Speakers were seen extolling the supposed effectiveness of the Sarmat ICBM, brushing away one host’s reminder that Britain, the target of the proposed nuclear strike, had nuclear weapons of its own. Another program addressed this, with a somber-faced host asking Russians to ‘accept’ the inevitable, for, in nuclear hellfire, their souls would go to Heaven, while the West’s would ‘croak.’
Unfortunately for Russia, ABM defense is far too novel for an interception to be NATO’s first line of defense; an ICBM launch towards NATO territory would immediately see the U.S. turn keys, launching a full-scale nuclear assault against Russia. Once an ICBM is in the air, nothing can determine whether it carries conventional or nuclear warheads; in the few seconds the U.S. has to analyze the situation, it must verify the authenticity of the strike and call an emergency meeting with President Biden and several officials; a meeting which could take as little as 30 seconds.
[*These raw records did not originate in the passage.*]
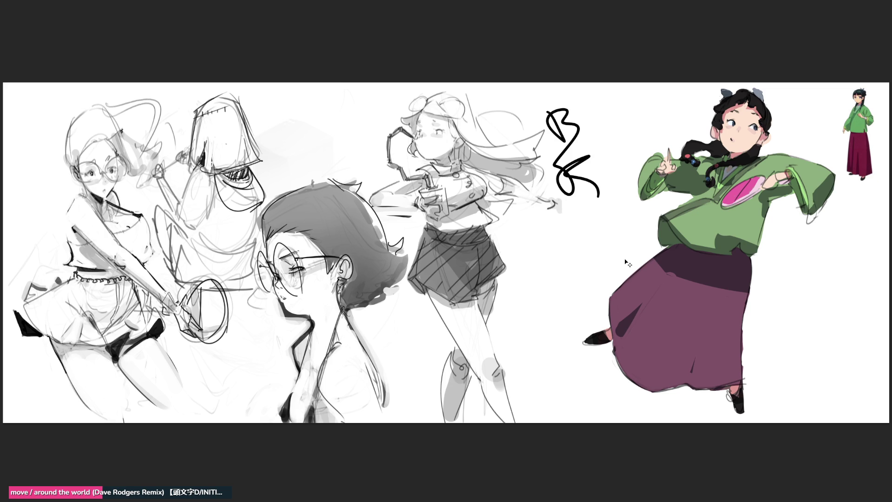
key("ctrl+z")
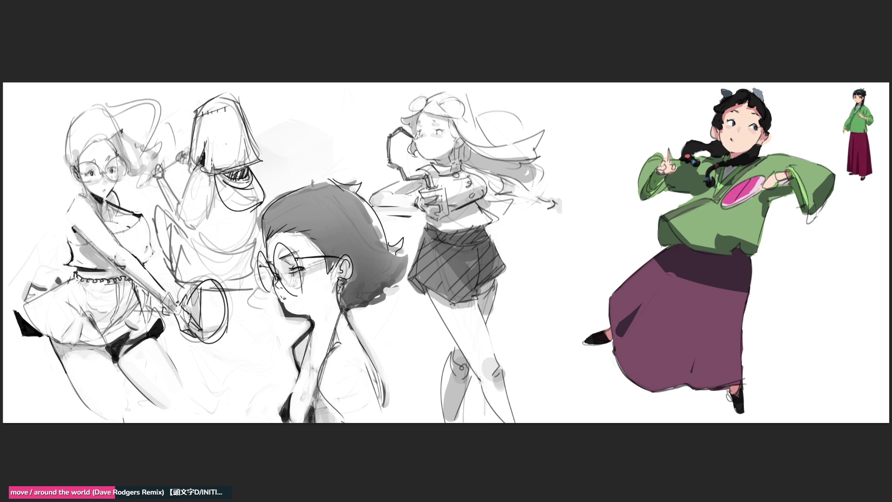
scroll(818, 267, "up", 2)
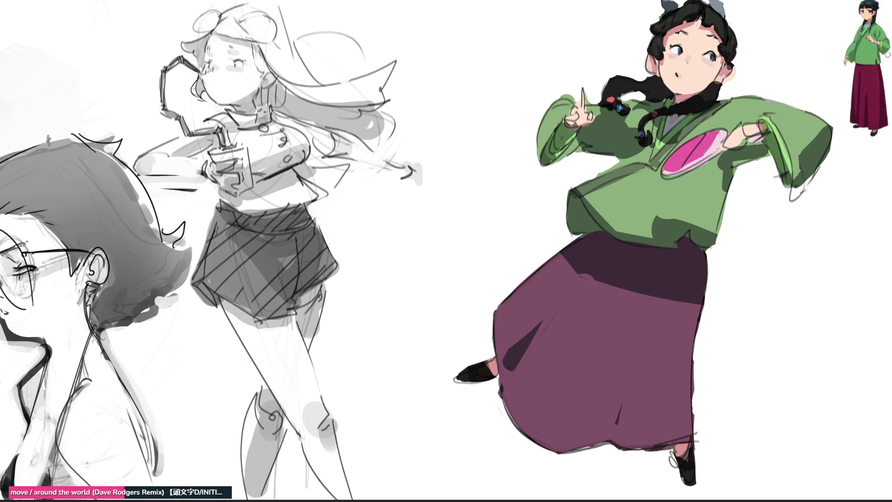
Adjust the brush size and paint a white highlight across the top of the girl's hair
key("bracketright")
key("bracketright")
key("bracketright")
key("bracketleft")
key("bracketleft")
key("bracketleft")
left_click_drag(684, 11, 700, 5)
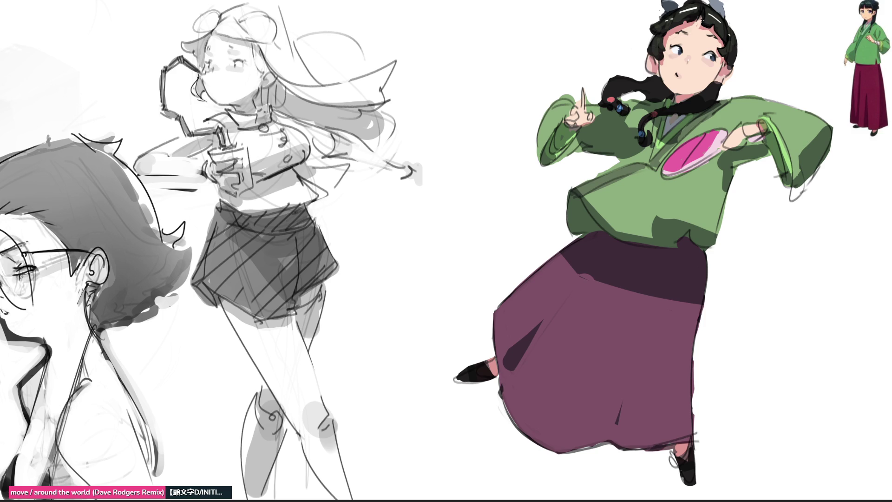
Darken the hair top and the hair edge beside the face, and dot a black earring on the ear
left_click_drag(687, 16, 681, 25)
left_click_drag(656, 77, 653, 88)
left_click(717, 81)
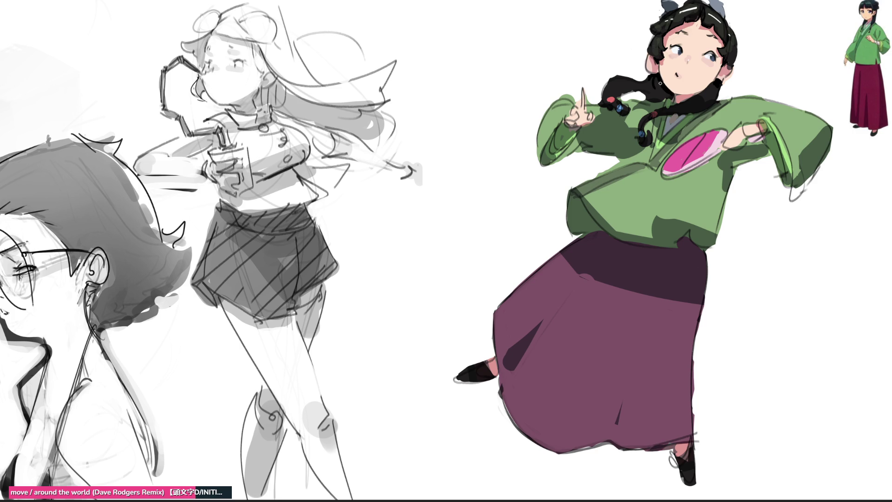
left_click_drag(660, 82, 665, 96)
Darken the neck band and repaint hair strands near the braid and the head's top-left
mouse_move(698, 113)
left_mouse_down()
mouse_move(671, 109)
mouse_move(697, 112)
mouse_move(721, 92)
mouse_move(714, 101)
left_mouse_up()
key("ctrl+z")
key("ctrl+z")
left_click_drag(650, 92, 601, 99)
key("ctrl+z")
key("ctrl+z")
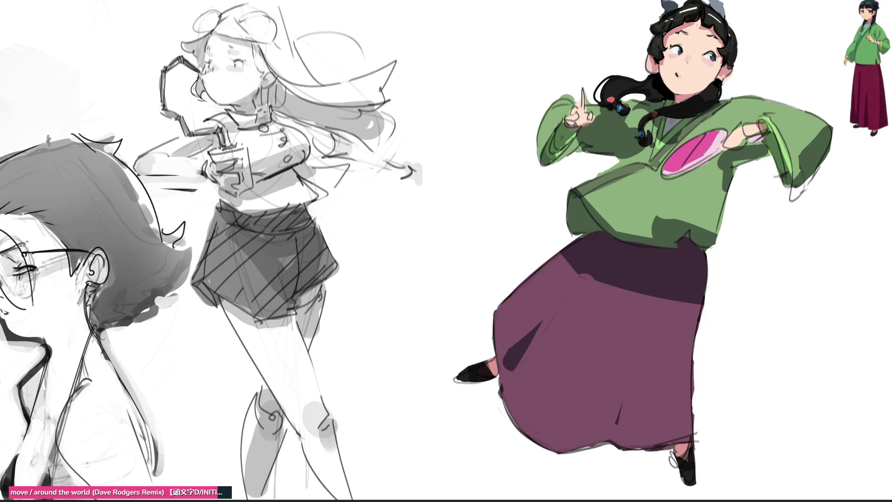
left_click_drag(666, 13, 641, 32)
key("ctrl+z")
key("ctrl+shift+z")
left_click_drag(663, 17, 648, 24)
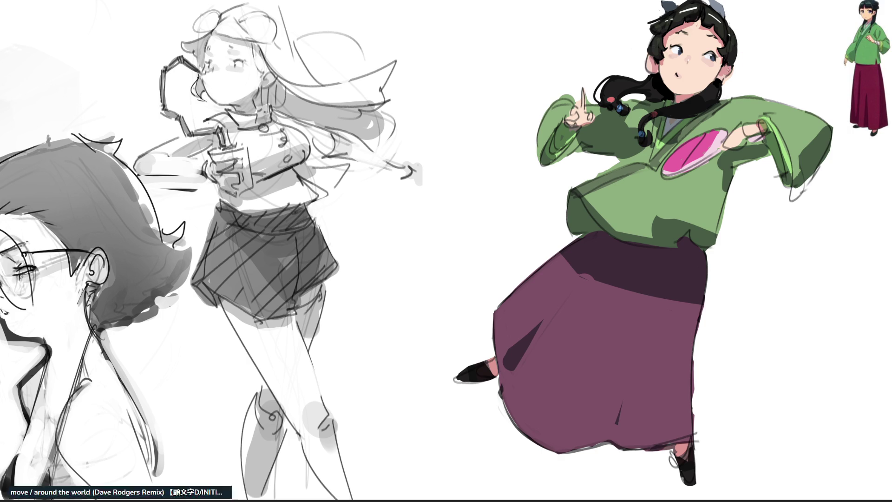
Sample a colour and paint two light green highlight strokes along the sleeve edge
left_click(657, 63, "alt")
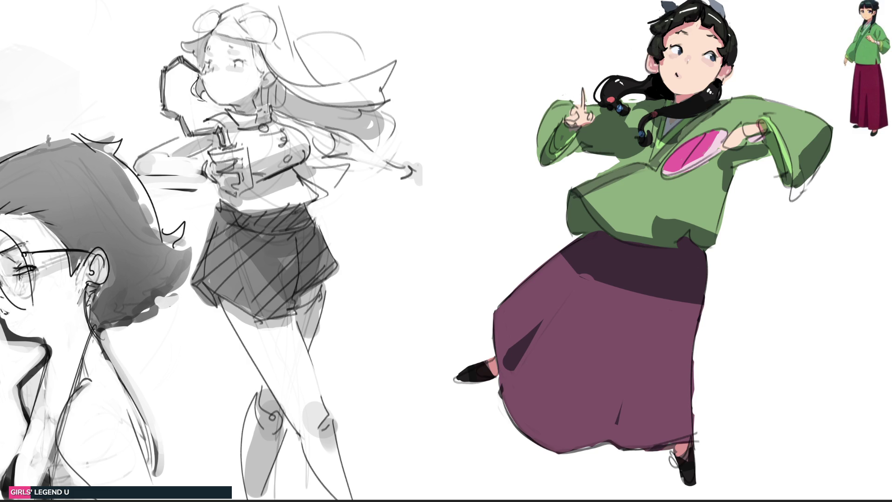
left_click_drag(564, 117, 547, 140)
left_click_drag(548, 142, 560, 115)
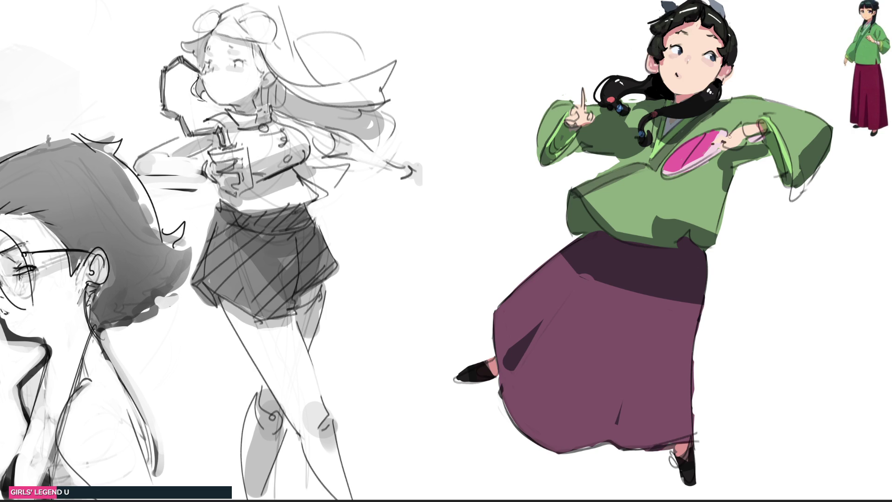
Draw a dark finger line, lighten the hand's top edge, and add a grey wrist-cuff stroke
mouse_move(719, 143)
left_mouse_down()
mouse_move(734, 138)
mouse_move(726, 150)
left_mouse_up()
left_click_drag(741, 126, 767, 131)
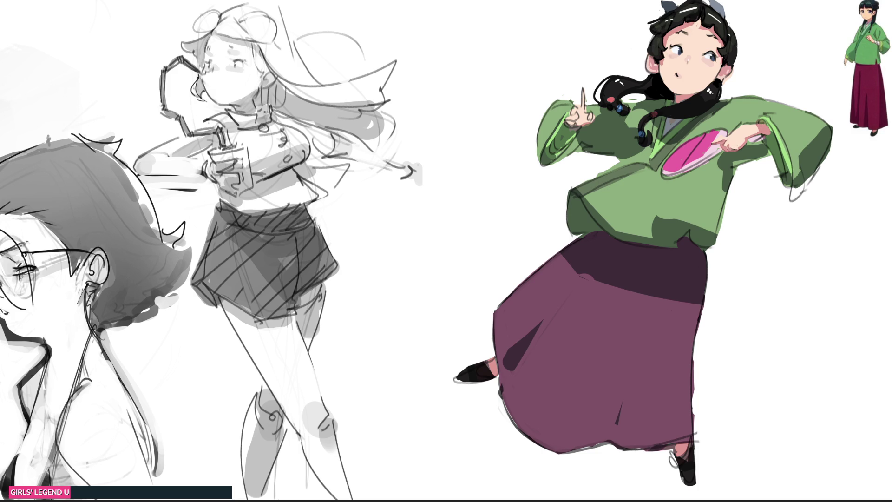
left_click(730, 145, "alt")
After the launch order is verified and transmitted, Russia’s fate would be sealed; though Russia employs a defensive perimeter around Moscow using high-altitude nuclear weapons exploding over the city, these countermeasures have been previously tested by the U.S., which determined that detonating nuclear weapons to intercept nuclear weapons would not work feasibly. The U.S., which employs a few missile defense systems, would nonetheless be, in large, decimated. But it is predicted that enough people and bureaucracy would survive the immediate aftermath to maintain American culture and civilization, regardless of what form it takes after such a catastrophe.
Despite Russian fearmongering, the West has only escalated its commitment to democracy. Liz Truss, Britain’s foreign secretary, delivered a scathing and powerful address, calling for a world where democratic nations were ‘assertive’ and ‘ascendant .’She stopped short of calling for a global NATO but reiterated the alliance’s key Indo-Pacific responsibilities, in which Europe’s security lies as well.
In the U.S., the 2022 Ukraine Democracy Defense Lend-Lease Act passed, paving the way for faster weapon transfers to Ukraine. In light of increased Russian threats to attack Ukraine’s suppliers, NATO states must commit to transferring weapons as quickly as possible in a race against time to secure Ukraine’s victory in the Donbas.